Saved records –

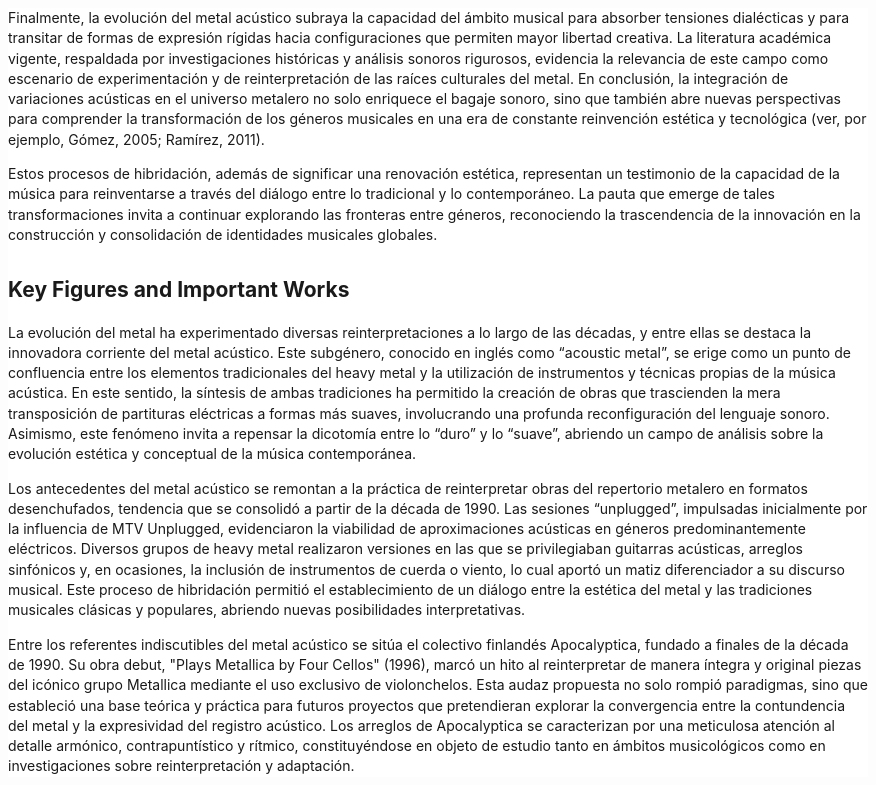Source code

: Finalmente, la evolución del metal acústico subraya la capacidad del ámbito musical para absorber
tensiones dialécticas y para transitar de formas de expresión rígidas hacia configuraciones que
permiten mayor libertad creativa. La literatura académica vigente, respaldada por investigaciones
históricas y análisis sonoros rigurosos, evidencia la relevancia de este campo como escenario de
experimentación y de reinterpretación de las raíces culturales del metal. En conclusión, la
integración de variaciones acústicas en el universo metalero no solo enriquece el bagaje sonoro,
sino que también abre nuevas perspectivas para comprender la transformación de los géneros musicales
en una era de constante reinvención estética y tecnológica (ver, por ejemplo, Gómez, 2005; Ramírez,
2011).

Estos procesos de hibridación, además de significar una renovación estética, representan un
testimonio de la capacidad de la música para reinventarse a través del diálogo entre lo tradicional
y lo contemporáneo. La pauta que emerge de tales transformaciones invita a continuar explorando las
fronteras entre géneros, reconociendo la trascendencia de la innovación en la construcción y
consolidación de identidades musicales globales.

## Key Figures and Important Works

La evolución del metal ha experimentado diversas reinterpretaciones a lo largo de las décadas, y
entre ellas se destaca la innovadora corriente del metal acústico. Este subgénero, conocido en
inglés como “acoustic metal”, se erige como un punto de confluencia entre los elementos
tradicionales del heavy metal y la utilización de instrumentos y técnicas propias de la música
acústica. En este sentido, la síntesis de ambas tradiciones ha permitido la creación de obras que
trascienden la mera transposición de partituras eléctricas a formas más suaves, involucrando una
profunda reconfiguración del lenguaje sonoro. Asimismo, este fenómeno invita a repensar la dicotomía
entre lo “duro” y lo “suave”, abriendo un campo de análisis sobre la evolución estética y conceptual
de la música contemporánea.

Los antecedentes del metal acústico se remontan a la práctica de reinterpretar obras del repertorio
metalero en formatos desenchufados, tendencia que se consolidó a partir de la década de 1990. Las
sesiones “unplugged”, impulsadas inicialmente por la influencia de MTV Unplugged, evidenciaron la
viabilidad de aproximaciones acústicas en géneros predominantemente eléctricos. Diversos grupos de
heavy metal realizaron versiones en las que se privilegiaban guitarras acústicas, arreglos
sinfónicos y, en ocasiones, la inclusión de instrumentos de cuerda o viento, lo cual aportó un matiz
diferenciador a su discurso musical. Este proceso de hibridación permitió el establecimiento de un
diálogo entre la estética del metal y las tradiciones musicales clásicas y populares, abriendo
nuevas posibilidades interpretativas.

Entre los referentes indiscutibles del metal acústico se sitúa el colectivo finlandés Apocalyptica,
fundado a finales de la década de 1990. Su obra debut, "Plays Metallica by Four Cellos" (1996),
marcó un hito al reinterpretar de manera íntegra y original piezas del icónico grupo Metallica
mediante el uso exclusivo de violonchelos. Esta audaz propuesta no solo rompió paradigmas, sino que
estableció una base teórica y práctica para futuros proyectos que pretendieran explorar la
convergencia entre la contundencia del metal y la expresividad del registro acústico. Los arreglos
de Apocalyptica se caracterizan por una meticulosa atención al detalle armónico, contrapuntístico y
rítmico, constituyéndose en objeto de estudio tanto en ámbitos musicológicos como en investigaciones
sobre reinterpretación y adaptación.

What is needed – Retype every line of the listing above exactly, leaving out the pictures.

Output –
Source code

: Finalmente, la evolución del metal acústico subraya la capacidad del ámbito musical para absorber
tensiones dialécticas y para transitar de formas de expresión rígidas hacia configuraciones que
permiten mayor libertad creativa. La literatura académica vigente, respaldada por investigaciones
históricas y análisis sonoros rigurosos, evidencia la relevancia de este campo como escenario de
experimentación y de reinterpretación de las raíces culturales del metal. En conclusión, la
integración de variaciones acústicas en el universo metalero no solo enriquece el bagaje sonoro,
sino que también abre nuevas perspectivas para comprender la transformación de los géneros musicales
en una era de constante reinvención estética y tecnológica (ver, por ejemplo, Gómez, 2005; Ramírez,
2011).

Estos procesos de hibridación, además de significar una renovación estética, representan un
testimonio de la capacidad de la música para reinventarse a través del diálogo entre lo tradicional
y lo contemporáneo. La pauta que emerge de tales transformaciones invita a continuar explorando las
fronteras entre géneros, reconociendo la trascendencia de la innovación en la construcción y
consolidación de identidades musicales globales.

## Key Figures and Important Works

La evolución del metal ha experimentado diversas reinterpretaciones a lo largo de las décadas, y
entre ellas se destaca la innovadora corriente del metal acústico. Este subgénero, conocido en
inglés como “acoustic metal”, se erige como un punto de confluencia entre los elementos
tradicionales del heavy metal y la utilización de instrumentos y técnicas propias de la música
acústica. En este sentido, la síntesis de ambas tradiciones ha permitido la creación de obras que
trascienden la mera transposición de partituras eléctricas a formas más suaves, involucrando una
profunda reconfiguración del lenguaje sonoro. Asimismo, este fenómeno invita a repensar la dicotomía
entre lo “duro” y lo “suave”, abriendo un campo de análisis sobre la evolución estética y conceptual
de la música contemporánea.

Los antecedentes del metal acústico se remontan a la práctica de reinterpretar obras del repertorio
metalero en formatos desenchufados, tendencia que se consolidó a partir de la década de 1990. Las
sesiones “unplugged”, impulsadas inicialmente por la influencia de MTV Unplugged, evidenciaron la
viabilidad de aproximaciones acústicas en géneros predominantemente eléctricos. Diversos grupos de
heavy metal realizaron versiones en las que se privilegiaban guitarras acústicas, arreglos
sinfónicos y, en ocasiones, la inclusión de instrumentos de cuerda o viento, lo cual aportó un matiz
diferenciador a su discurso musical. Este proceso de hibridación permitió el establecimiento de un
diálogo entre la estética del metal y las tradiciones musicales clásicas y populares, abriendo
nuevas posibilidades interpretativas.

Entre los referentes indiscutibles del metal acústico se sitúa el colectivo finlandés Apocalyptica,
fundado a finales de la década de 1990. Su obra debut, "Plays Metallica by Four Cellos" (1996),
marcó un hito al reinterpretar de manera íntegra y original piezas del icónico grupo Metallica
mediante el uso exclusivo de violonchelos. Esta audaz propuesta no solo rompió paradigmas, sino que
estableció una base teórica y práctica para futuros proyectos que pretendieran explorar la
convergencia entre la contundencia del metal y la expresividad del registro acústico. Los arreglos
de Apocalyptica se caracterizan por una meticulosa atención al detalle armónico, contrapuntístico y
rítmico, constituyéndose en objeto de estudio tanto en ámbitos musicológicos como en investigaciones
sobre reinterpretación y adaptación.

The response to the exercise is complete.